*Aufgabe*
Gib sämtliche Zeilen der folgenden Einträge als JSON-Liste von Strings aus, mit einem String pro Zeile. Leerzeilen lässt du weg.

[Einträge aus einem Datensatz]
>>>
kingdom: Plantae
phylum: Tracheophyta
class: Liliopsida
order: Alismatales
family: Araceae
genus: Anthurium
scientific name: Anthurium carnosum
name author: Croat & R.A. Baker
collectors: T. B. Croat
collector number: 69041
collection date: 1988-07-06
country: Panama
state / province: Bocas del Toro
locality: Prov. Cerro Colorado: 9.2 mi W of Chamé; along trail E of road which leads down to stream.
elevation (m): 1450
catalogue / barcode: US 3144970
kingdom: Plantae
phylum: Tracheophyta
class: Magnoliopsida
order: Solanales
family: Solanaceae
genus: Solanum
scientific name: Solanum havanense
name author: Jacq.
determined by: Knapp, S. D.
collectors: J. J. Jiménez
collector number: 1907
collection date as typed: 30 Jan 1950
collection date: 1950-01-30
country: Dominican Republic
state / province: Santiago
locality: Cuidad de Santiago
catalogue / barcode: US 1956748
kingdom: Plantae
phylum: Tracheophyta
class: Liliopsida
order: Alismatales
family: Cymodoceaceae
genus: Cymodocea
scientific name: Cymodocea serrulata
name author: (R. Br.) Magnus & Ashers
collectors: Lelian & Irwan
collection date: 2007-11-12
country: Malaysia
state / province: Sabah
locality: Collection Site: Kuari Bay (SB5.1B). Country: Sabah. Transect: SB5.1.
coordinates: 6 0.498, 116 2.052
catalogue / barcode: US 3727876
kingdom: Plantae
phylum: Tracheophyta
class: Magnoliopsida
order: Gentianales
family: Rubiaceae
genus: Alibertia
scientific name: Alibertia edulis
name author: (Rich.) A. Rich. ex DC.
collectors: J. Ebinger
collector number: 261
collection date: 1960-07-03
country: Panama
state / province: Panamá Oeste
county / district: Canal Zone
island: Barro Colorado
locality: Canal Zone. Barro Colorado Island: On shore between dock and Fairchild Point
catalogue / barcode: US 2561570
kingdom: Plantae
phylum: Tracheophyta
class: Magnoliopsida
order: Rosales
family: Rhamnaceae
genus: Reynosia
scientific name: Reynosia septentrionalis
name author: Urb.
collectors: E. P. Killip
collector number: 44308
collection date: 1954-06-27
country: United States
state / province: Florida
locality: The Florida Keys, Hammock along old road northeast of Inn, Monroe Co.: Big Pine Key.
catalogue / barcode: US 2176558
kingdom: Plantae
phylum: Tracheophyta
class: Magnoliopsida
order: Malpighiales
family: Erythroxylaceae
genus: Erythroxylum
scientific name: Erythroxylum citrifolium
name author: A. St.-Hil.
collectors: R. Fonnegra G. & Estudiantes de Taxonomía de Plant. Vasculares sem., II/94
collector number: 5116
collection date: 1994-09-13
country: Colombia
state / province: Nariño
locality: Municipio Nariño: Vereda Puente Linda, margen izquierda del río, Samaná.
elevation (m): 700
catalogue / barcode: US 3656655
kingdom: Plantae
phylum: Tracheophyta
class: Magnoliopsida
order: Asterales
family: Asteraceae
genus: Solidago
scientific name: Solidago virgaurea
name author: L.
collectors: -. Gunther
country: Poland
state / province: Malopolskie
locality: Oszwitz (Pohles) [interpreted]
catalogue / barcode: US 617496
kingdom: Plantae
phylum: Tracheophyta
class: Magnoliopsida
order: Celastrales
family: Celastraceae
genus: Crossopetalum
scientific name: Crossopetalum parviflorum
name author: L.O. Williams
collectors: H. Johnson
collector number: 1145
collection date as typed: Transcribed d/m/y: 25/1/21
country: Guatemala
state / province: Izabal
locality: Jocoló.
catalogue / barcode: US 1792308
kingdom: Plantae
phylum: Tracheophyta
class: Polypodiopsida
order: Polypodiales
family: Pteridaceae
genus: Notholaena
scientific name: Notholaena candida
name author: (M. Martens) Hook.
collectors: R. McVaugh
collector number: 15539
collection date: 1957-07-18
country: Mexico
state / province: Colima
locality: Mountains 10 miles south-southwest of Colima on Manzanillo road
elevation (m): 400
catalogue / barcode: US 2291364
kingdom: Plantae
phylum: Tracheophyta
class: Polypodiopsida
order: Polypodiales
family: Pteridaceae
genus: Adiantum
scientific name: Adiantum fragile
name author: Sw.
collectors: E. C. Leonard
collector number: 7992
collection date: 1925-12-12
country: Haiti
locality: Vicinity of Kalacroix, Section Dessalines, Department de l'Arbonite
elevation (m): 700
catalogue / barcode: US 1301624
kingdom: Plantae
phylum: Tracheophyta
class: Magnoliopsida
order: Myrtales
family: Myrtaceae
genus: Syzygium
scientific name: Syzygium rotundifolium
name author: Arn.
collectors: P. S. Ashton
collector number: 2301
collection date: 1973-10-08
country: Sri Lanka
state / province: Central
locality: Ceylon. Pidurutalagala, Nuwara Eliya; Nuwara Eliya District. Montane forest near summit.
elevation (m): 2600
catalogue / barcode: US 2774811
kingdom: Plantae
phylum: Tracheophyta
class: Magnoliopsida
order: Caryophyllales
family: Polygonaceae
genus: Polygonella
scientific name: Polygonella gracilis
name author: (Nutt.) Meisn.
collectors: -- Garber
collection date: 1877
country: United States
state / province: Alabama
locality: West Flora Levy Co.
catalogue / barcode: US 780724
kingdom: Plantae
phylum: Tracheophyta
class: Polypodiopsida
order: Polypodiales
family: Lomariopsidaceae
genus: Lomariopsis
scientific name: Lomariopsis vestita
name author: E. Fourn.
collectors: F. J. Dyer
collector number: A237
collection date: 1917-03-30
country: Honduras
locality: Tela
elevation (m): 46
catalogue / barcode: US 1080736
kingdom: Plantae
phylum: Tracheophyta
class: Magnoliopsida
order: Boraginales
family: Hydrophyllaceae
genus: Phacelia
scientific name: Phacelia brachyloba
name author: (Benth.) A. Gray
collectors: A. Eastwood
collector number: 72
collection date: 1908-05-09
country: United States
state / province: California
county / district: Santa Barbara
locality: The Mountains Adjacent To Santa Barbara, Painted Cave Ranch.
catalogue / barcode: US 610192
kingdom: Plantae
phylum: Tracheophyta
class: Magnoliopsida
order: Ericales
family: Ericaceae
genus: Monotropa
<<<
*Lösung*
[
  "kingdom: Plantae",
  "phylum: Tracheophyta",
  "class: Liliopsida",
  "order: Alismatales",
  "family: Araceae",
  "genus: Anthurium",
  "scientific name: Anthurium carnosum",
  "name author: Croat & R.A. Baker",
  "collectors: T. B. Croat",
  "collector number: 69041",
  "collection date: 1988-07-06",
  "country: Panama",
  "state / province: Bocas del Toro",
  "locality: Prov. Cerro Colorado: 9.2 mi W of Chamé; along trail E of road which leads down to stream.",
  "elevation (m): 1450",
  "catalogue / barcode: US 3144970",
  "kingdom: Plantae",
  "phylum: Tracheophyta",
  "class: Magnoliopsida",
  "order: Solanales",
  "family: Solanaceae",
  "genus: Solanum",
  "scientific name: Solanum havanense",
  "name author: Jacq.",
  "determined by: Knapp, S. D.",
  "collectors: J. J. Jiménez",
  "collector number: 1907",
  "collection date as typed: 30 Jan 1950",
  "collection date: 1950-01-30",
  "country: Dominican Republic",
  "state / province: Santiago",
  "locality: Cuidad de Santiago",
  "catalogue / barcode: US 1956748",
  "kingdom: Plantae",
  "phylum: Tracheophyta",
  "class: Liliopsida",
  "order: Alismatales",
  "family: Cymodoceaceae",
  "genus: Cymodocea",
  "scientific name: Cymodocea serrulata",
  "name author: (R. Br.) Magnus & Ashers",
  "collectors: Lelian & Irwan",
  "collection date: 2007-11-12",
  "country: Malaysia",
  "state / province: Sabah",
  "locality: Collection Site: Kuari Bay (SB5.1B). Country: Sabah. Transect: SB5.1.",
  "coordinates: 6 0.498, 116 2.052",
  "catalogue / barcode: US 3727876",
  "kingdom: Plantae",
  "phylum: Tracheophyta",
  "class: Magnoliopsida",
  "order: Gentianales",
  "family: Rubiaceae",
  "genus: Alibertia",
  "scientific name: Alibertia edulis",
  "name author: (Rich.) A. Rich. ex DC.",
  "collectors: J. Ebinger",
  "collector number: 261",
  "collection date: 1960-07-03",
  "country: Panama",
  "state / province: Panamá Oeste",
  "county / district: Canal Zone",
  "island: Barro Colorado",
  "locality: Canal Zone. Barro Colorado Island: On shore between dock and Fairchild Point",
  "catalogue / barcode: US 2561570",
  "kingdom: Plantae",
  "phylum: Tracheophyta",
  "class: Magnoliopsida",
  "order: Rosales",
  "family: Rhamnaceae",
  "genus: Reynosia",
  "scientific name: Reynosia septentrionalis",
  "name author: Urb.",
  "collectors: E. P. Killip",
  "collector number: 44308",
  "collection date: 1954-06-27",
  "country: United States",
  "state / province: Florida",
  "locality: The Florida Keys, Hammock along old road northeast of Inn, Monroe Co.: Big Pine Key.",
  "catalogue / barcode: US 2176558",
  "kingdom: Plantae",
  "phylum: Tracheophyta",
  "class: Magnoliopsida",
  "order: Malpighiales",
  "family: Erythroxylaceae",
  "genus: Erythroxylum",
  "scientific name: Erythroxylum citrifolium",
  "name author: A. St.-Hil.",
  "collectors: R. Fonnegra G. & Estudiantes de Taxonomía de Plant. Vasculares sem., II/94",
  "collector number: 5116",
  "collection date: 1994-09-13",
  "country: Colombia",
  "state / province: Nariño",
  "locality: Municipio Nariño: Vereda Puente Linda, margen izquierda del río, Samaná.",
  "elevation (m): 700",
  "catalogue / barcode: US 3656655",
  "kingdom: Plantae",
  "phylum: Tracheophyta",
  "class: Magnoliopsida",
  "order: Asterales",
  "family: Asteraceae",
  "genus: Solidago",
  "scientific name: Solidago virgaurea",
  "name author: L.",
  "collectors: -. Gunther",
  "country: Poland",
  "state / province: Malopolskie",
  "locality: Oszwitz (Pohles) [interpreted]",
  "catalogue / barcode: US 617496",
  "kingdom: Plantae",
  "phylum: Tracheophyta",
  "class: Magnoliopsida",
  "order: Celastrales",
  "family: Celastraceae",
  "genus: Crossopetalum",
  "scientific name: Crossopetalum parviflorum",
  "name author: L.O. Williams",
  "collectors: H. Johnson",
  "collector number: 1145",
  "collection date as typed: Transcribed d/m/y: 25/1/21",
  "country: Guatemala",
  "state / province: Izabal",
  "locality: Jocoló.",
  "catalogue / barcode: US 1792308",
  "kingdom: Plantae",
  "phylum: Tracheophyta",
  "class: Polypodiopsida",
  "order: Polypodiales",
  "family: Pteridaceae",
  "genus: Notholaena",
  "scientific name: Notholaena candida",
  "name author: (M. Martens) Hook.",
  "collectors: R. McVaugh",
  "collector number: 15539",
  "collection date: 1957-07-18",
  "country: Mexico",
  "state / province: Colima",
  "locality: Mountains 10 miles south-southwest of Colima on Manzanillo road",
  "elevation (m): 400",
  "catalogue / barcode: US 2291364",
  "kingdom: Plantae",
  "phylum: Tracheophyta",
  "class: Polypodiopsida",
  "order: Polypodiales",
  "family: Pteridaceae",
  "genus: Adiantum",
  "scientific name: Adiantum fragile",
  "name author: Sw.",
  "collectors: E. C. Leonard",
  "collector number: 7992",
  "collection date: 1925-12-12",
  "country: Haiti",
  "locality: Vicinity of Kalacroix, Section Dessalines, Department de l'Arbonite",
  "elevation (m): 700",
  "catalogue / barcode: US 1301624",
  "kingdom: Plantae",
  "phylum: Tracheophyta",
  "class: Magnoliopsida",
  "order: Myrtales",
  "family: Myrtaceae",
  "genus: Syzygium",
  "scientific name: Syzygium rotundifolium",
  "name author: Arn.",
  "collectors: P. S. Ashton",
  "collector number: 2301",
  "collection date: 1973-10-08",
  "country: Sri Lanka",
  "state / province: Central",
  "locality: Ceylon. Pidurutalagala, Nuwara Eliya; Nuwara Eliya District. Montane forest near summit.",
  "elevation (m): 2600",
  "catalogue / barcode: US 2774811",
  "kingdom: Plantae",
  "phylum: Tracheophyta",
  "class: Magnoliopsida",
  "order: Caryophyllales",
  "family: Polygonaceae",
  "genus: Polygonella",
  "scientific name: Polygonella gracilis",
  "name author: (Nutt.) Meisn.",
  "collectors: -- Garber",
  "collection date: 1877",
  "country: United States",
  "state / province: Alabama",
  "locality: West Flora Levy Co.",
  "catalogue / barcode: US 780724",
  "kingdom: Plantae",
  "phylum: Tracheophyta",
  "class: Polypodiopsida",
  "order: Polypodiales",
  "family: Lomariopsidaceae",
  "genus: Lomariopsis",
  "scientific name: Lomariopsis vestita",
  "name author: E. Fourn.",
  "collectors: F. J. Dyer",
  "collector number: A237",
  "collection date: 1917-03-30",
  "country: Honduras",
  "locality: Tela",
  "elevation (m): 46",
  "catalogue / barcode: US 1080736",
  "kingdom: Plantae",
  "phylum: Tracheophyta",
  "class: Magnoliopsida",
  "order: Boraginales",
  "family: Hydrophyllaceae",
  "genus: Phacelia",
  "scientific name: Phacelia brachyloba",
  "name author: (Benth.) A. Gray",
  "collectors: A. Eastwood",
  "collector number: 72",
  "collection date: 1908-05-09",
  "country: United States",
  "state / province: California",
  "county / district: Santa Barbara",
  "locality: The Mountains Adjacent To Santa Barbara, Painted Cave Ranch.",
  "catalogue / barcode: US 610192",
  "kingdom: Plantae",
  "phylum: Tracheophyta",
  "class: Magnoliopsida",
  "order: Ericales",
  "family: Ericaceae",
  "genus: Monotropa"
]